New Jersey Institute for Social Justice


Location: Newark, NJ

Address of Internship: 60 Park Place, Suite 511 Newark, NJ 07102

Number of Positions: 1

Organization Description

The New Jersey Institute for Social Justice (“NJISJ” or “the Institute”) is a Newark-based research and advocacy organization dedicated to the advancement of New Jersey's urban areas and residents. Established in 1999 by the Alan V. and Amy Lowenstein Foundation, the Institute aims to create just, vibrant, and healthy urban communities through the programmatic lens of its three pillars: economic justice, civic engagement, and criminal justice reform. These three platform areas provide a comprehensive basis for approaching the inequities and disparities that ail urban communities in New Jersey and around the country.

The interns will be a force multiplier. The Institute always has its hands in quite a number of projects; thus, the interns will take on substantial components of multiple initiatives, performing critical research and analysis and producing a variety of written products across our three pillars.

It is the Institute’s strong belief that New Jersey’s urban areas hold remarkable potential to act as regionally competitive economic engines while providing resilient, vital, and attractive communities to their residents. It is the Institute’s work to identify, analyze, and address the underlying causes of social and economic disparities, and to challenge the barriers that constrain cities and their residents from achieving their full potential. The Institute’s work is grounded by our desire to create change that is at once transformative, achievable here in New Jersey, and also replicable across the nation.

Position Description

New Jersey has the worst racial disparities among its incarcerated Black and white youth in the country. In New Jersey, a Black youth is thirty times more likely to be detained or committed to a youth facility than a white child. To advance a transformative vision for New Jersey’s youth, the Institute launched its 150 Years Is Enough campaign in June 2017—the 150th anniversary of the opening of the state’s largest youth prison for boys. The campaign seeks to transform New Jersey’s youth incarceration system into a community-based continuum of care, principally by aiming to close the New Jersey Training School for Boys (“Jamesburg”) and the Female Secure Care and Intake Facility (“Hayes”), and reinvesting funds into community-based alternatives to incarceration.

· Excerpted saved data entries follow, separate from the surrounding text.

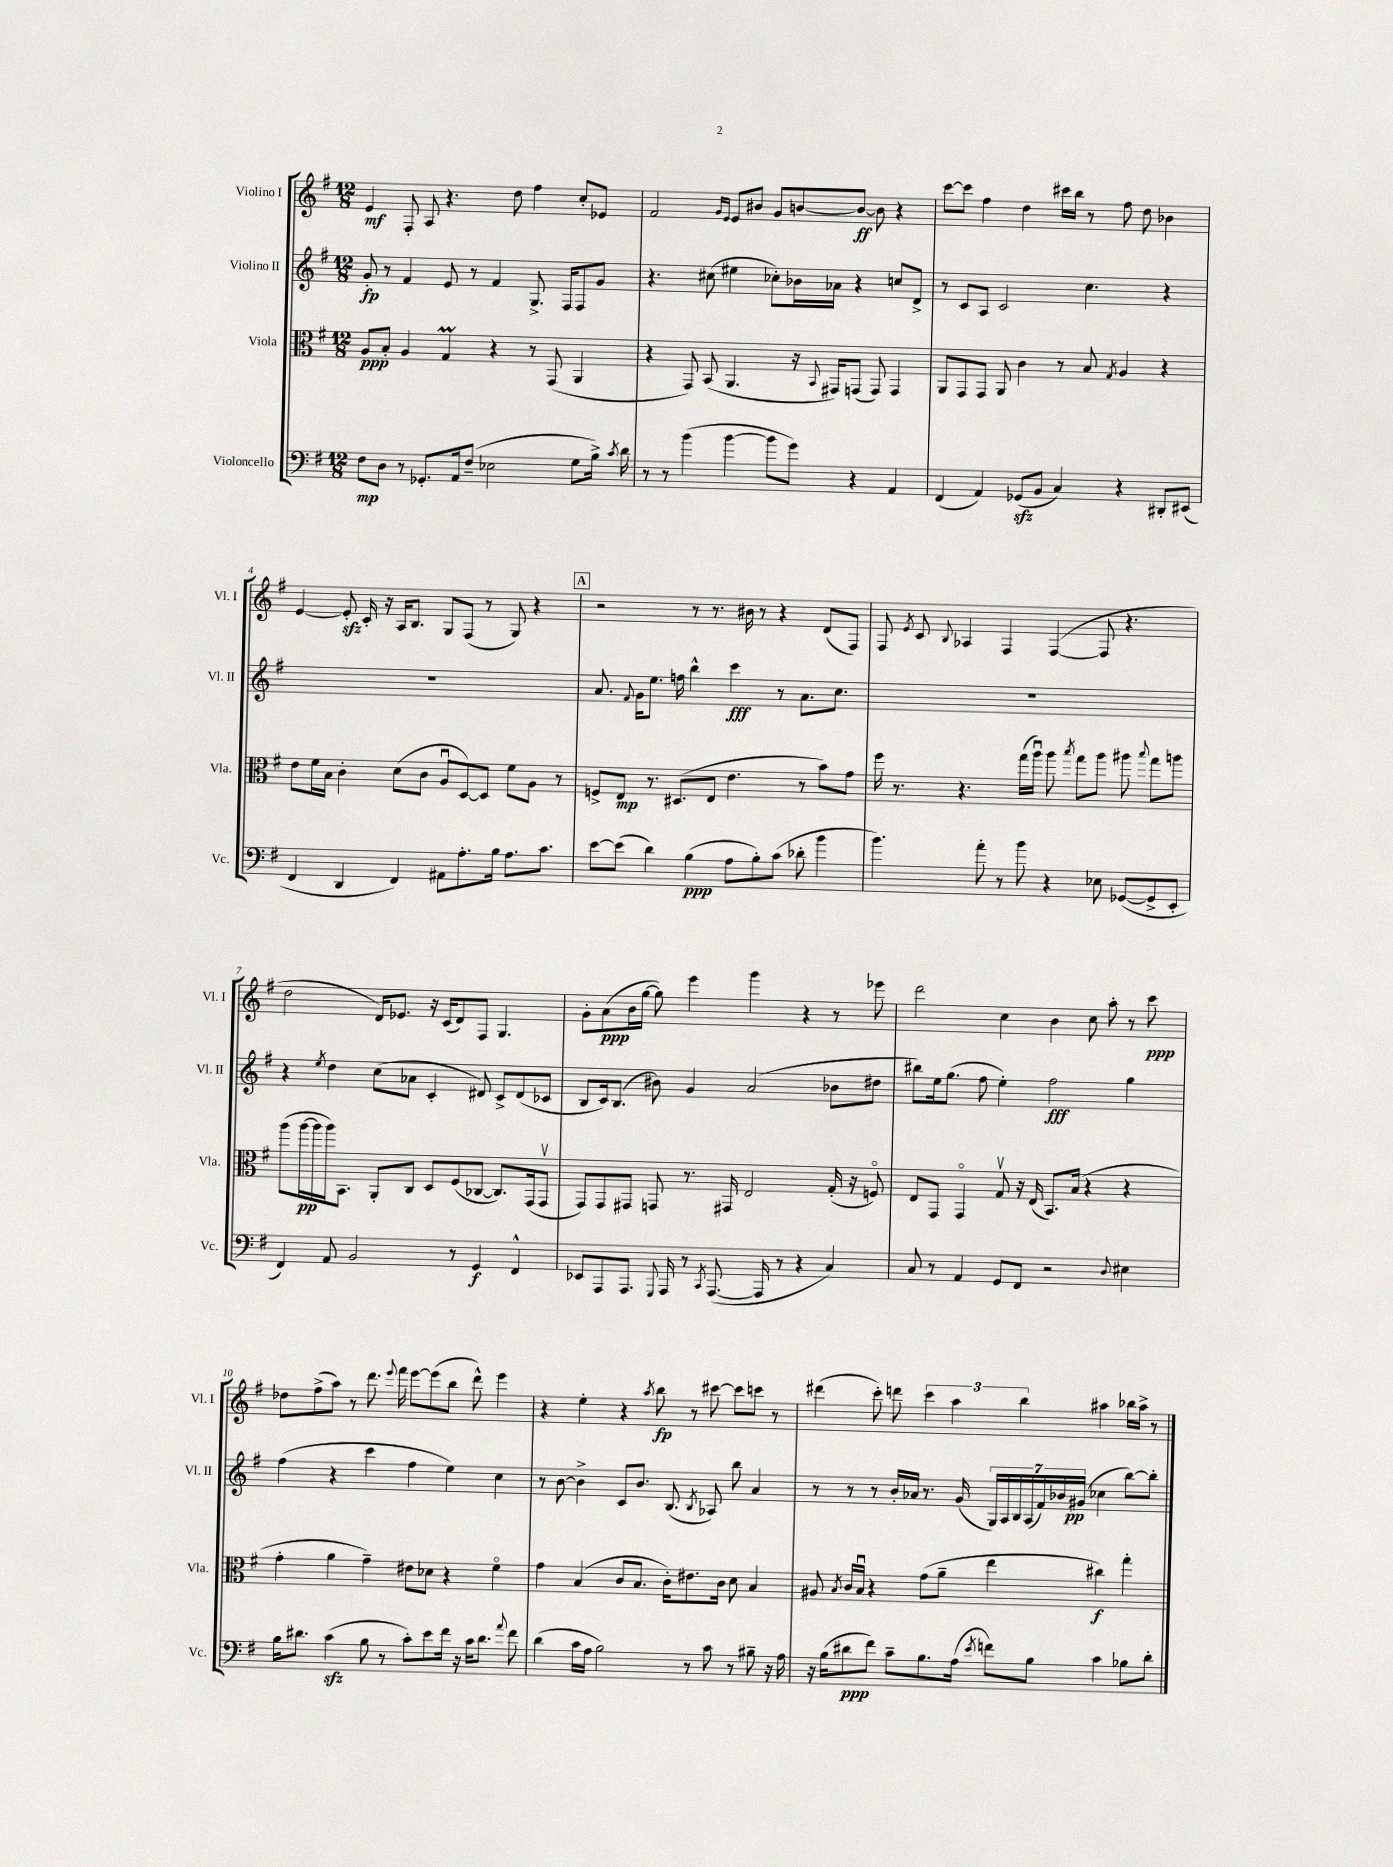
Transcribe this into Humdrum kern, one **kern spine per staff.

**kern	**kern	**kern	**kern
*staff4	*staff3	*staff2	*staff1
*clefF4	*clefC3	*clefG2	*clefG2
*k[f#]	*k[f#]	*k[f#]	*k[f#]
*M12/8	*M12/8	*M12/8	*M12/8
8F#	8A	8g'	4e
8D	8B'	8r	.
8r	4A	4f#	8F#'
8.GG-'	.	.	8A
.	4G	8e	4.r
16AA	.	.	.
(8F#~	.	8r	.
2E-	4r	4f#	.
.	.	.	8dd
.	8r	8.G^	4ff#
.	(8GG	.	.
.	.	16F#	.
8G	4AA	8F#	8cc'
16B^)	.	8g	8e-
8qc	.	.	.
16d	.	.	.
=	=	=	=
8r	4r	4.r	2f#
8r	.	.	.
(4b	8GG)	.	.
.	(8BB	(8cc#	.
.	.	.	16qqg
.	.	.	16qqe
[4b	4.AA	4ee#	8e
.	.	.	8b#
8b]	.	8cc-')	8g
8g)	16r	16b-	[8b
.	8qqBB	.	.
.	16GG#)	16a-	.
4r	(8GG	4r	8b_
.	8GG)	.	8b]
4AA	4GG	8cc	4r
.	.	8d^	.
=	=	=	=
(4FF#	8AA	8r	[8ccc
.	8GG	8c	8ccc]
4AA)	8GG	8A	4ff#
.	8AA	2c	.
(8GG-	4c	.	4dd
8BB	.	.	.
4C)	8r	.	16ccc#
.	.	.	16bb
.	8B	4.cc	8r
.	8qG	.	.
4r	4A	.	8ff#
.	.	.	8dd
8DD#'	4r	4r	4b-
(8EE#	.	.	.
=	=	=	=
4FF#	8e	1.r	[4e
.	16f#	.	.
.	16B	.	.
4DD	4c'	.	8e']
.	.	.	16c'
.	.	.	16r
4FF#)	(8d	.	16A
.	.	.	8.B
.	8c	.	.
8AA#	8Au	.	8G
8.A'	[8D)	.	(8F#
.	8D]	.	8r
16B	.	.	.
8.A	8f#	.	8G)
.	8A	.	4r
8.c	.	.	.
.	8r	.	.
=	=	=	=
[8e	8F^	8.a	2r
(8e]	8E	.	.
.	.	8qqf#	.
.	.	16g	.
4d)	8.r	8.ee	.
.	(8.D#	16ff	.
(4B	.	4bb^^	8r
.	8E	.	8.r
8A	4.e	4ccc	.
.	.	.	16b#
8B')	.	.	8r
(8c	.	8r	4r
8d-'	8r	8.a	.
4b	8b)	.	(8d
.	.	8.cc	.
.	8g	.	8F#)
=	=	=	=
4.b)	16ff#	1.r	8F#
.	8.r	.	.
.	.	.	8qe
.	.	.	8c
.	.	.	8qqB
.	4.r	.	4A-
8a'	.	.	.
8r	.	.	4F#
8b	(16gg	.	.
.	16aau)	.	.
4r	8aa	.	([4F#
.	8qbb	.	.
.	8gg	.	.
8E-	8aa	.	8F#]
([8GG-	8aa#	.	4.r
.	8qqbb	.	.
8GG-^]	8gg	.	.
8EE'	8aa	.	.
=	=	=	=
4FF#)	(8aa	4r	2dd
.	[16aa	.	.
.	16aa]	.	.
.	.	8qee	.
8AA	16aa)	4dd	.
.	8.BB	.	.
2BB	.	.	.
.	8AA'	(8cc	16d)
.	.	.	8.e-
.	8C	8a-	.
.	8D	4c'	16r
.	.	.	(16c
8r	(8F#	.	8d)
4GG	[8C-	8d#)	8F#
.	8.C-])	8c^	4.G
4FF#^^	.	(8d#	.
.	(16GG	.	.
.	8GGv	8c-	.
=	=	=	=
8EE-	8GG)	8B	8g'
8AAA	8GG	16c)	(8a
.	.	(8.B	.
8.AAA	8GG#	.	16b
.	.	.	[16gg
.	8GG	8b#)	8gg])
8qqGGG	.	.	.
16AAA	.	.	.
8r	8.r	4g	4eee
8qCC	.	.	.
([8.AAA	.	.	.
.	16GG#	.	.
.	2E	(2a	4ggg
16AAA]	.	.	.
8r	.	.	.
4r	.	.	4r
4C)	(16G'	8b-	8r
.	16r	.	.
.	8Fo)	8dd#	8eee-
=	=	=	=
8C	8E	8bb#)	2ddd
8r	8GG	16ee	.
.	.	(8.gg	.
4AA	4GGo	.	.
.	.	8ff#	.
8GG	8Gv	4ee')	4cc
8FF#	16r	.	.
.	(16E	.	.
2r	8.BB)	2ff#	4b
.	(16B	.	.
.	4r	.	8cc
.	.	.	8aa'
8qqD	.	.	.
4E#	4r	4gg	8r
.	.	.	8ccc
=	=	=	=
16B	4g'	(4ff#	8dd-
8.d#	.	.	.
.	.	.	(8ff#^
(4c	4a	4r	8aa)
.	.	.	8r
8B	4g~)	4ccc	8.ddd
8r	.	.	.
.	.	.	8qqeee
.	.	.	16fff#
8c')	8e#	4ff#	[8eee
8e	8d-	.	(8eee]
16f#	4r	4ee)	8bb
16r	.	.	.
16c	.	.	8ddd^^)
8.d#	.	.	.
.	4f#o	4cc	4eee
8qqa	.	.	.
8f#	.	.	.
=	=	=	=
(4d	4g	8r	4r
.	.	[8b	.
16c	(4B	4b^]	4ee'
16A	.	.	.
2B)	.	.	.
.	8c	8c	4r
.	8.B	8.b	.
.	.	.	8qaa
.	.	.	8bb
.	16c')	(8.B	.
8r	8.e#	.	8r
.	.	8qB	.
8c	.	8A-)	[8ccc#
.	16c	.	.
8r	8d	8bb	8ccc#]
8B#~	4B	4a	8ccc
16r	.	.	8r
16A	.	.	.
=	=	=	=
16r	8A#	8r	(4ddd#
(16B	.	.	.
.	8qB	.	.
8d#	16c	8r	.
.	16Bu	.	.
8f#)	4r	8r	8ccc')
8c~	.	16b'	8ddd
.	.	16a-	.
8.B	(8g	8.r	6ccc
.	8a~	.	.
.	.	.	6aa
(16A	.	(16g	.
8qe	.	.	.
8f)	4ee	28G)	.
.	.	28A	.
.	.	28B	.
.	.	.	6bb
.	.	(28A	.
8B	.	.	.
.	.	28f#)	.
.	.	28b-	.
.	.	(28g#	.
4c	4cc#)	4cc-	4aa#
8B-	4gg'	[8bb)	16bb-
.	.	.	16aa#^
8d#'	.	8bb']	8r
==	==	==	==
*-	*-	*-	*-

The Institute also serves on the Monitoring Team overseeing the consent decree between the United States Department of Justice (DOJ) and the City of Newark in regards to unconstitutional practices undertaken by the Newark Police Division (NPD). A consent decree, in the context of policing, is an agreement that a police department voluntarily enters into to revise policies, realign goals, and renew its commitment to the community. In 2014, DOJ released a report stating that it had concluded an investigation into NPD and found that the NPD had engaged in a pattern or practice of unconstitutional and/or dehumanizing tactics. Thereafter, the DOJ entered into this court-backed consent decree with the NPD. The court appointed former New Jersey Attorney General Peter Harvey to be the Independent Monitor of the process; he then assembled a Monitoring Team to assist him in this work. The Monitoring Team oversees the transformation of the NPD and makes sure the NPD is sticking to the schedules and substantive mandates of the consent decree. The Institute’s position on the Monitoring Team has a specific emphasis on facilitating and promoting community engagement.

Beyond the bounds of the consent decree, the Institute is establishing its own initiatives for police reform in this state and country. This work, under the working title of Policing Reimagined, centers upon assessing best practices, envisioning less punitive and carceral responses to social issues, and campaigning for large-scale shifts in the way policing is done around New Jersey and in onlooking states that will replicate the models produce by the Institute

Previous Guggenheim Fellows had the following police reform work opportunities and responsibilities:
• Drafted white papers on NPD’s draft policies and created facilitator questions for community forums to discuss said policies;
• Researched LGBT policies of the nation’s largest police departments to inform NPD’s draft LGBT policy; and
• Researched best practices in policing to prepare draft 10 Things You Can do to Reform Law Enforcement in New Jersey booklet.



The intern will be deeply immersed in the Institute’s criminal justice work. As a result, they will need strong critical thinking and writing skills, a high level of professionalism, and attention to detail. Given the nature of the intern assignments (including but not limited to research and attending public meetings/hearings), the Institute encourages students to be inquisitive, adaptable, and receptive to feedback. To thrive in this environment the intern will need good communications skills and technical proficiency in Microsoft Office suite.